Ge FET Fabrication by Plasma Etch at 45nm Pitch

Tuesday, 7 October 2014: 15:00
Expo Center, 1st Floor, Universal 5 (Moon Palace Resort)
A. Milenin (IMEC) and L. Witters (imec)
The effect of germanium channel introduction  was shown [1] to be sizable up to the high performance expectations when technological nodes pass 10-nm line. At that moment, the Si-based fin FET (FFT) technology should approach its limits, which would not be feasible to overcome by applying any boosting techniques anymore.

In the work, a self-aligned double patterning (SADP) was selected to print the Ge fins with 45-nm pitch (from initial 90-nm), but in the future the EUV litho is considered to become an ultimate way to pattern active layer structures for such small nodes.  The dry plasma etch development was performed in the Lam Research 2300® Kiyo®E Series 300 mm conductor etch reactor. The SiCl4-based advanced chamber condition control strategy was applied prior to etching of every individual wafer, which helps provide superior etch reproducibility [2].

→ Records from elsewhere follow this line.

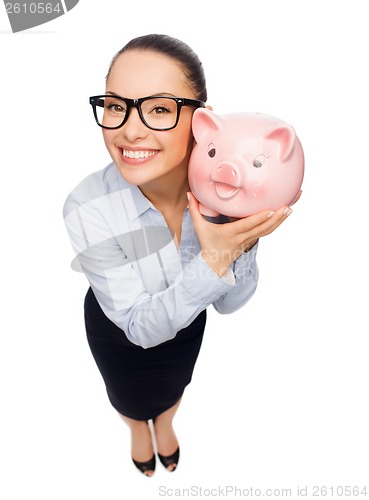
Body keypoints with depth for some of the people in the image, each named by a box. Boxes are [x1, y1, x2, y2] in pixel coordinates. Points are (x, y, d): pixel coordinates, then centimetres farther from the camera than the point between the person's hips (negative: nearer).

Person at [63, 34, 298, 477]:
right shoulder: (87, 208, -38)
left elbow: (229, 303, -20)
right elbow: (140, 326, -31)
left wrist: (241, 245, -40)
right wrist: (213, 259, -46)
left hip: (188, 320, 3)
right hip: (118, 329, -2)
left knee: (174, 385, 35)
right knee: (130, 398, 32)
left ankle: (165, 423, 74)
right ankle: (138, 429, 71)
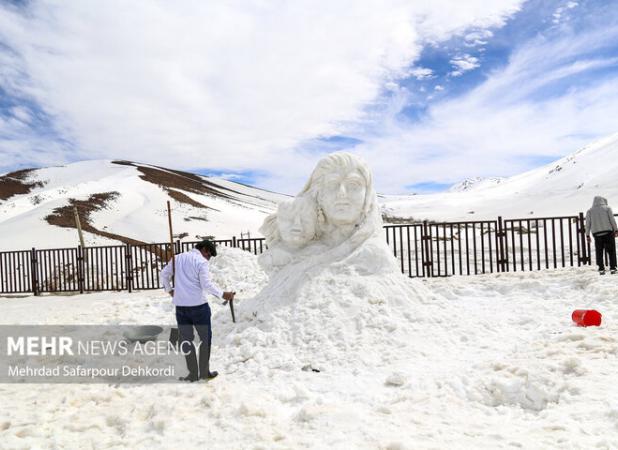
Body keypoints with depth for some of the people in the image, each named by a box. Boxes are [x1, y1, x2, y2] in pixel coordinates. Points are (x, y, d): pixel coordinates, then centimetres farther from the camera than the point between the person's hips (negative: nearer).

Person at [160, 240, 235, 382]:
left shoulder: (178, 258, 11)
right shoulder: (201, 261, -9)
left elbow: (164, 274, 19)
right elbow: (206, 284, -15)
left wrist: (169, 290, 30)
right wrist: (222, 294, -9)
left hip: (180, 306, 5)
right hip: (198, 306, -5)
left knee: (186, 339, 12)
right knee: (205, 337, 10)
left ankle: (193, 373, 13)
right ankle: (204, 372, 14)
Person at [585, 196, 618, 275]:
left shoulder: (589, 211, 8)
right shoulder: (607, 208, 6)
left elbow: (588, 224, 4)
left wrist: (587, 235, 7)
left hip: (597, 233, 1)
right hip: (608, 232, -1)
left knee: (599, 252, 4)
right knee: (611, 250, 5)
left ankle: (601, 269, 0)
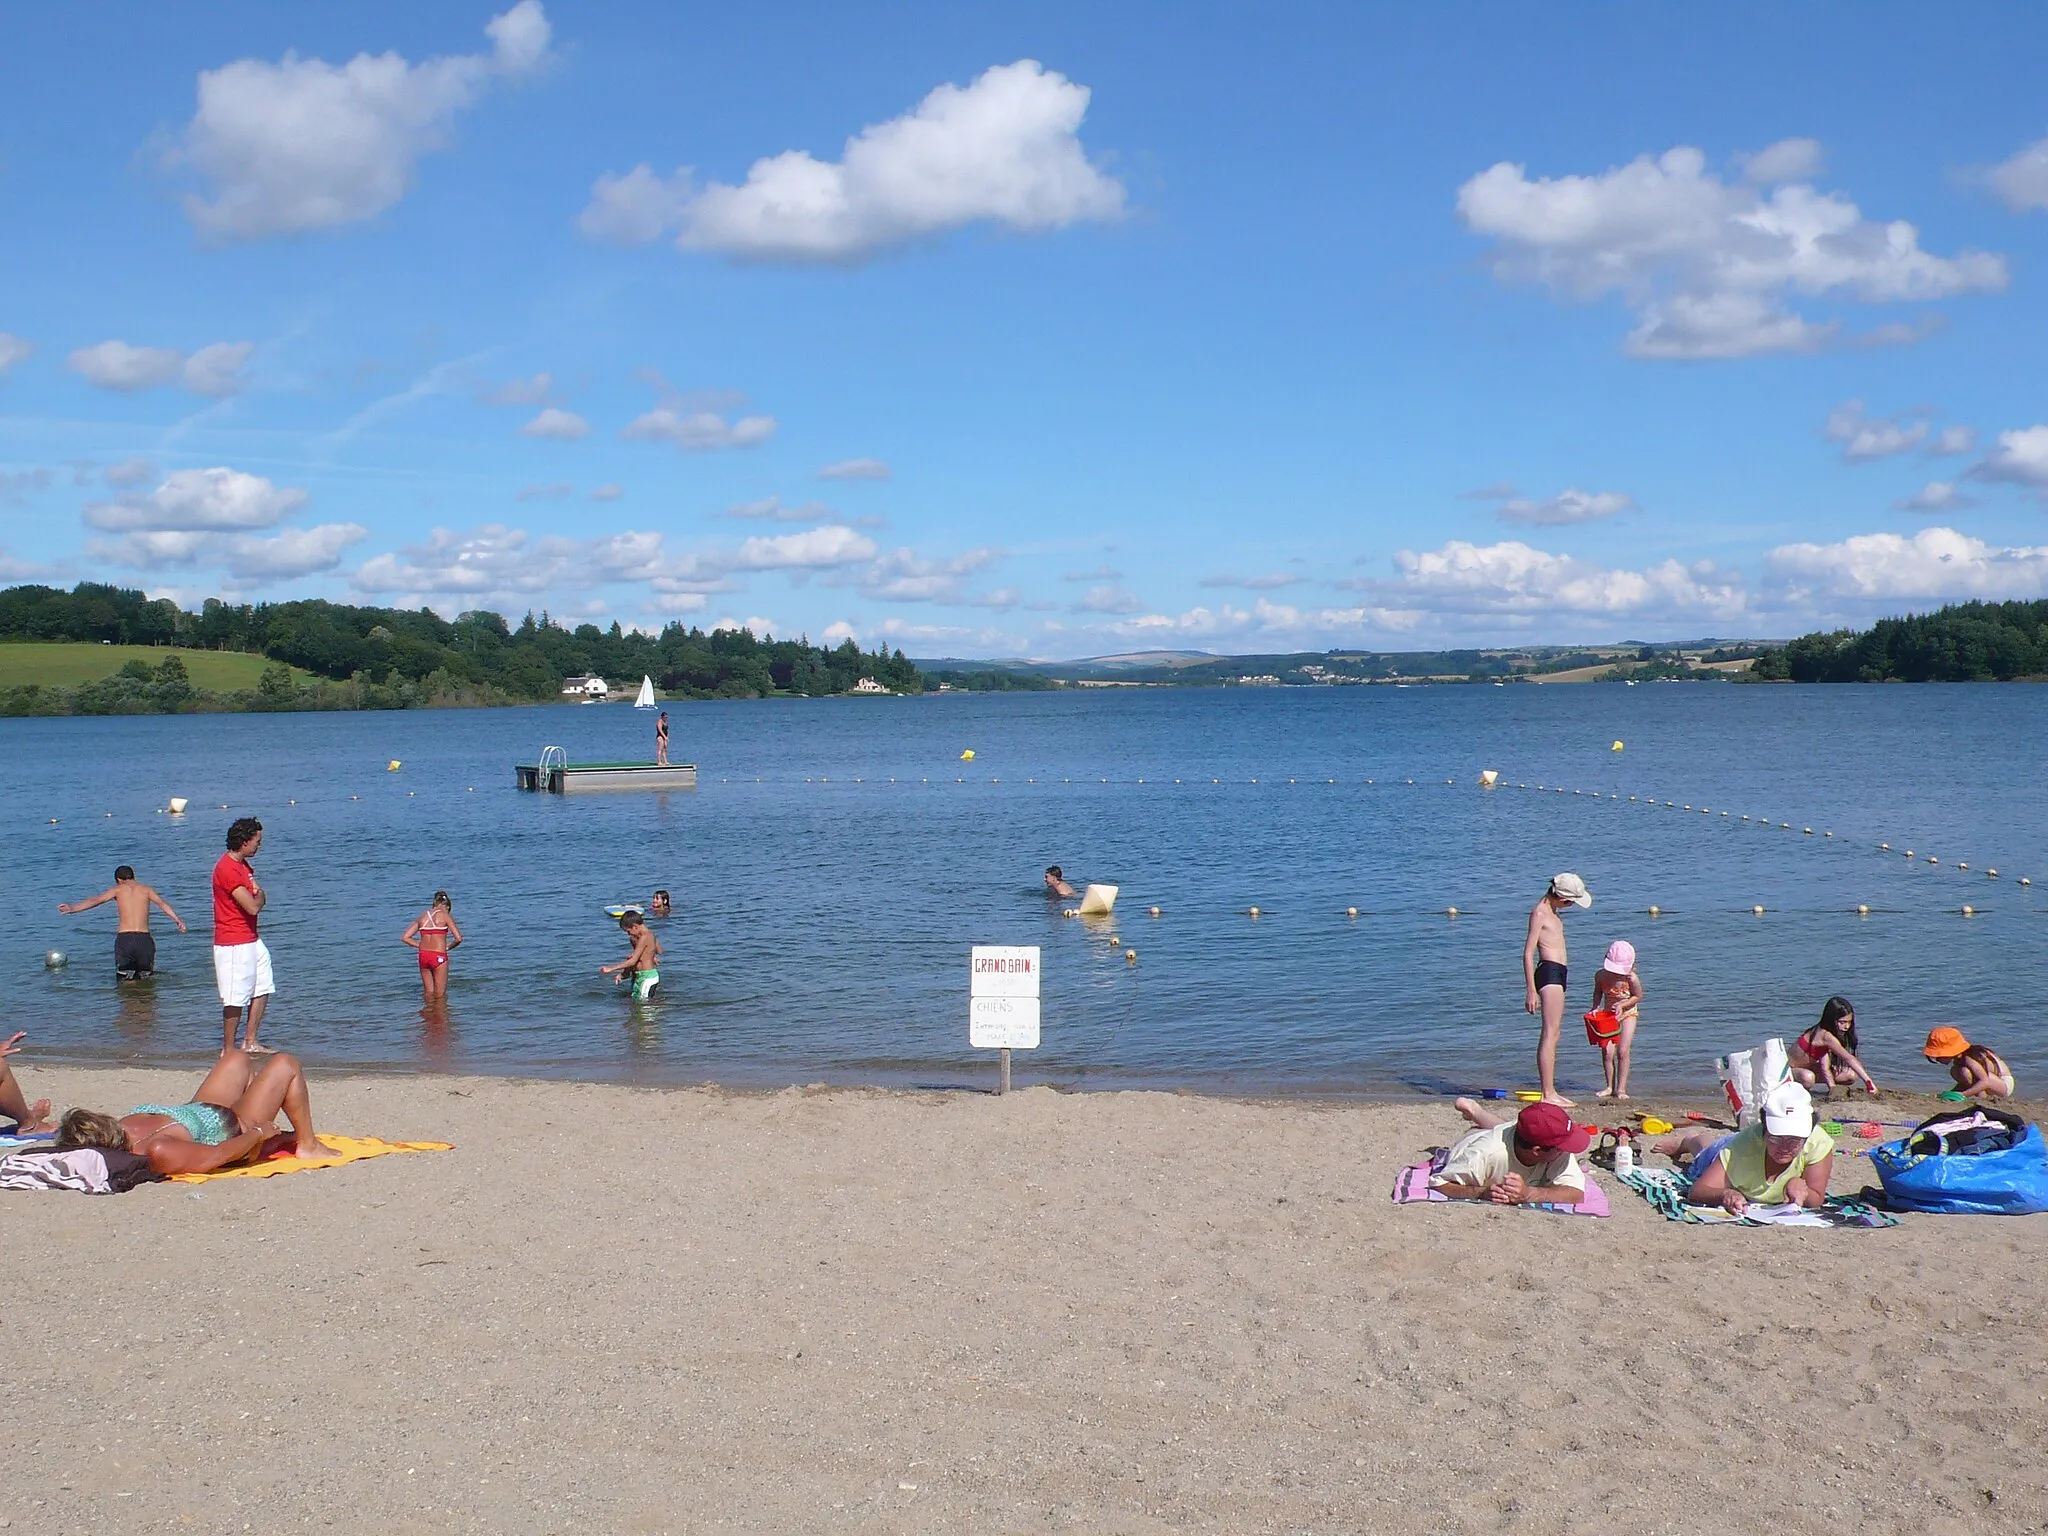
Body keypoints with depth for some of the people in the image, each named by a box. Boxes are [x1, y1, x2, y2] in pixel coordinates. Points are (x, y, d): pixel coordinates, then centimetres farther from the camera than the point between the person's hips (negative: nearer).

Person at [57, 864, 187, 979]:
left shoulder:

The 30-nm Ge channel was epitaxially grown on top of a thick SiGe strain-relaxed buffer (SRB) layer. The targeted depth of fin etch was set to be in the range of 120-140 nm, which means the etching should be done through the Ge channel stopping in the SiGe SRB. The final clean of the structure was performed ex situ to strip polymers formed during the Ge and SiGe etching, which was done with N2O/forming gas plasmas followed by a short 0.6%HF clean [3].

Fig.1. shows the patterning stack used for SADP of Ge/SiGe fins. The critical dimensions (CDs) obtained during the first transfer layer etching (called CORE etch) determine the space between fins in the final 45-nm pitch structure, while the thickness of SiN spacer deposited on top of the CORE determines the final fin’s CD. More details on SADP sequence can be found in [4].

After both the CORE and the SiN spacer patterning were completed, the focus of the study was to develop a Ge/SiGe fin etch process using the second transfer layer as a mask. A slightly tapered single-sloped fin profile is the desired outcome of such patterning, which structure has to be compatible with the following step of void-free oxide filling.

Fig.2 depicts two types of the Ge/SiGe FFT etching. The result of the fin etching with the main etch chemistry consisting of HBr/Cl2/O2 and CH2F2 can be seen in Fig.2a. The process conditions were taken from the study of 200-nm relaxed pitch Ge FFT patterning [5], where the CH2F2–based passivation used during fin etch was shown to allow for an advanced controlling of the fin shape. However, the mechanism does not work so well for 45-nm dense pitch structures where the diffusion of active species into the narrow trenches is limited. It leads to several issues. First, there is a pronounced depth loading, which means the depth difference between isolated and dense structures. Thus, for the 95-nm tall fins shown in Fig.2a, the isolated structures were etched almost twice as deep.

Re-entered profile in the top part of a fin is another problem of the structure shown in Fig. 2a, though the latter could probably be fixed by means of process optimization similarly to what was done in the etch of Fig. 2b.

As it was shown for Si, depth loading can be naturally addressed by switching to a Cl2-based chemistry without any fluorocarbon or hydrocarbon additives [6].  Thus, an alternating process consisting of a Cl2-based etching step and O2-based passivation has been successfully tested to pattern the Ge/SiGe fins, shown in Fig. 2b. In the etching step of such cyclic process, the RF bias pulsing was applied at 100Hz in order to facilitate the etch process selectivity. More information on RF pulsing advantages can be found in [7].